Document extract.
* * *

Masienda, established in 2014, is a leader in masa’s “third wave,” so called by the Los Angeles–based company’s founder, Jorge Gaviria. In his recent book, Masa: Techniques, Recipes, and Reflections on a Timeless Staple, Gaviria defines the third wave of masa as driven by intentional awareness of the corn ecosystem, the need for a nutritious product, and giving masa and the tortilla their due respect. (The first wave occurred in the early twentieth century and the second wave was post–World War II.) With third-wave principles in mind, Gaviria has expanded his line to sell tortillas and kitchen appliances such as comales, tortilla presses, and countertop molinos that allow home cooks to grind their own nixtamalized corn. The company has a distribution center in the Dallas suburb of DeSoto, giving Masienda a strong foothold in Texas, not to mention a closer connection to clients like Molino Olōyō, which also uses the company’s molinito.

Another Masienda client is Andrés M. Garza. The Rio Grande Valley–raised tortillero-molinero founded Neighborhood Molino in McAllen after graduating from University of Texas at Austin, where he studied culinary anthropology and cooked in Japanese and Mexican restaurants, including Nixta Taqueria. Garza’s love of nixtamalization was cemented during his time at Nixta.

Unfortunately, Neighborhood Molino wasn’t sustainable, so he closed it and returned to Austin in February 2022 to be the director of masa development and fermentation at Nixta. The taqueria has been nixtamalizing corn for tortillas since it opened in 2019, but Garza’s hiring showed it was aiming to be not just a restaurant but a laboratory as well.

Tostadas and salsas from Ana Liz Taqueria in Mission.
Tostadas and salsas from Ana Liz Taqueria in Mission.Photograph by José R. Ralat

Garza is probably the strongest connective tissue linking Texas’s molineros to the restaurants dedicated to nixtamalizing non-GMO Mexican heirloom corn. I learned of López and Molino Olōyō from Garza. His name comes up in conversations and interviews about masa with other taqueros and chefs. The unassuming 25-year-old is something of a wunderkind whose creativity and knowledge was lost on almost all the Rio Grande Valley. Before he left McAllen, he helped Ana Liz Pulido, owner of Ana Liz Taqueria in Mission, learn nixtamalization and get her own masa program running. When I visited the taqueria in February of this year, I tasted the future. The food was thoughtful, intentional, whimsical, and vulnerable in flour tortilla–loving South Texas.

* * *

Saved entries:
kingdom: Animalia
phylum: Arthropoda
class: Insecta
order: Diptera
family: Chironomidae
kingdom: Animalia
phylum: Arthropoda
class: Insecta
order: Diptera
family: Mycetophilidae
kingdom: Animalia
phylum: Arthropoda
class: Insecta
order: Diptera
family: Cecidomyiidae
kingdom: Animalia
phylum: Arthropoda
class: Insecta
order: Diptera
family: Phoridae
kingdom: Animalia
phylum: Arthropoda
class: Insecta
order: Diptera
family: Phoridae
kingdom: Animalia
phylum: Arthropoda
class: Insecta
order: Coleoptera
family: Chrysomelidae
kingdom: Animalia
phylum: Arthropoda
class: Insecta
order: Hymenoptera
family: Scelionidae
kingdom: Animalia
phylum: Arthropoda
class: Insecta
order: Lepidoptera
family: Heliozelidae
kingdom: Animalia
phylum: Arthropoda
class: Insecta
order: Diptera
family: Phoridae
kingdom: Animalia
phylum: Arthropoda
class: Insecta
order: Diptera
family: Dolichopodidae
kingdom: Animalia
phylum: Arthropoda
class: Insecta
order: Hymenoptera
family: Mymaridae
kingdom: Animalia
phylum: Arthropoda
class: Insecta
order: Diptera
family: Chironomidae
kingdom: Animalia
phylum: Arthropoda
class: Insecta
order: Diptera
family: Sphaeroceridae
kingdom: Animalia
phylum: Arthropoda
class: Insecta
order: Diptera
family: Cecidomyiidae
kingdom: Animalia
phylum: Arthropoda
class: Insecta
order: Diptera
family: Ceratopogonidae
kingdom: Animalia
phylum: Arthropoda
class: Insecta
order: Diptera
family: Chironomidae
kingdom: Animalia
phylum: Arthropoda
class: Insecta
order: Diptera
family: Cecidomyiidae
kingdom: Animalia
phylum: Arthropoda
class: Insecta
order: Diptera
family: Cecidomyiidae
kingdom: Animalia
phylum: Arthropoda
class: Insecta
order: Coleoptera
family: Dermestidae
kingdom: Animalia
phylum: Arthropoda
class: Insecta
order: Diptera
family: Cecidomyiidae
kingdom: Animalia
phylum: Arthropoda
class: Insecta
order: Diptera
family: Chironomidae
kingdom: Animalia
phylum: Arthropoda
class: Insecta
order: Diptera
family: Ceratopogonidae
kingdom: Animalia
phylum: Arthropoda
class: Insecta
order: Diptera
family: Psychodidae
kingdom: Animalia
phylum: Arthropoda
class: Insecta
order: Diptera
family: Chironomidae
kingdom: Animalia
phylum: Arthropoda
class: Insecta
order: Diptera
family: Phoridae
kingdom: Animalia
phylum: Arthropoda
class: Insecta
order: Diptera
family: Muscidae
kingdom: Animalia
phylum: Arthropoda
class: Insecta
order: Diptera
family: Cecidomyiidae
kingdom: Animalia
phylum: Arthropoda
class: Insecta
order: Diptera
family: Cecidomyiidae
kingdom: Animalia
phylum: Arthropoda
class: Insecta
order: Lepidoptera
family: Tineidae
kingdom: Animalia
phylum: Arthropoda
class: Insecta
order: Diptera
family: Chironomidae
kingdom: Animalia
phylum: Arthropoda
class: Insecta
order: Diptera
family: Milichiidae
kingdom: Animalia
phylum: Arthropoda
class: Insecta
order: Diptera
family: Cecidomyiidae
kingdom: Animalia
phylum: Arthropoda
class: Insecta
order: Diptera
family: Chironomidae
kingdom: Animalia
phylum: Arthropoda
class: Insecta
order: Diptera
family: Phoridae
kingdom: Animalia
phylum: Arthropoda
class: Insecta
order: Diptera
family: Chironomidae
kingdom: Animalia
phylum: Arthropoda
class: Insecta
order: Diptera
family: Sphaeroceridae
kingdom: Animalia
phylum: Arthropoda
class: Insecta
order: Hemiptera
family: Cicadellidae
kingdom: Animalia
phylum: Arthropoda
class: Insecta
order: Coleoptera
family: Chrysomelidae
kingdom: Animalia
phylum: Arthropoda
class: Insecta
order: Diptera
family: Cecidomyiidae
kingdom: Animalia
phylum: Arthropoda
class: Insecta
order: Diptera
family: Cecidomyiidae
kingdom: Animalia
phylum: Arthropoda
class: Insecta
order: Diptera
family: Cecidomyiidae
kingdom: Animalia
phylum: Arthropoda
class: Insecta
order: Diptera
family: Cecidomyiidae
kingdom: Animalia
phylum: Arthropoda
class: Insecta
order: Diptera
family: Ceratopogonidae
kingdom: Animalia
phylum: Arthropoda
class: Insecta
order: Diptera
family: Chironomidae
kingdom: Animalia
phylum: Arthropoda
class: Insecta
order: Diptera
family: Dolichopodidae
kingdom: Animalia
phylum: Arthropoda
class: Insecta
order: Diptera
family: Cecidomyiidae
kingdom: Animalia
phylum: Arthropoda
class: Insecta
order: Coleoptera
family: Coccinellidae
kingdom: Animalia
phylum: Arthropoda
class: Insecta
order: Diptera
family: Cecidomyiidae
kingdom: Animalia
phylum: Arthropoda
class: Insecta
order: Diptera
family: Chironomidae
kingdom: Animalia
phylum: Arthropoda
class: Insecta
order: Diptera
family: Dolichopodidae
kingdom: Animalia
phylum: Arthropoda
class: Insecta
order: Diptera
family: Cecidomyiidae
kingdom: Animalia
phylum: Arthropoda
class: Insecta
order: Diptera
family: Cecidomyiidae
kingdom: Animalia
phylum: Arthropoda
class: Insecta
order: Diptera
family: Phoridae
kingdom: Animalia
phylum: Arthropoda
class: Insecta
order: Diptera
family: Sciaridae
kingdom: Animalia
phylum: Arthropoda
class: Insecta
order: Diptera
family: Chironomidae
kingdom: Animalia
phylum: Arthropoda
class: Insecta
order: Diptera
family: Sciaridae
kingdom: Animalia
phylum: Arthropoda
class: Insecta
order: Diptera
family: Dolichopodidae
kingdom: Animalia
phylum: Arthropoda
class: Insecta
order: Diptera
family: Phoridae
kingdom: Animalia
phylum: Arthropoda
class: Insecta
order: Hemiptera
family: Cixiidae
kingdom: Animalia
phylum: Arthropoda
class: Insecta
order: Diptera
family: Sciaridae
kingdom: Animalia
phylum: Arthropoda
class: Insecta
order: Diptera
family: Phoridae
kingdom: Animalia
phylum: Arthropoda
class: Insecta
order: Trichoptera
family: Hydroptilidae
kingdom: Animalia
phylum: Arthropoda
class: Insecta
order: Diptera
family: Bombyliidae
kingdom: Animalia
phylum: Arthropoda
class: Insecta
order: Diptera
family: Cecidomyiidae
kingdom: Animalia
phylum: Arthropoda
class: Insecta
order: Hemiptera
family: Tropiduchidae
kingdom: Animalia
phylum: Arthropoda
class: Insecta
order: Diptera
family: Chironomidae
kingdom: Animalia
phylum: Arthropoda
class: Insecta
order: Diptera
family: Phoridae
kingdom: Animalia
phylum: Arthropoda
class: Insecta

* * *

Work to complete. Rewrite the masa article from the words "Unfortunately, Neighborhood Molino" through "laboratory as well.", replacing "laboratory" with "test kitchen".

The output.
Unfortunately, Neighborhood Molino wasn’t sustainable, so he closed it and returned to Austin in February 2022 to be the director of masa development and fermentation at Nixta. The taqueria has been nixtamalizing corn for tortillas since it opened in 2019, but Garza’s hiring showed it was aiming to be not just a restaurant but a test kitchen as well.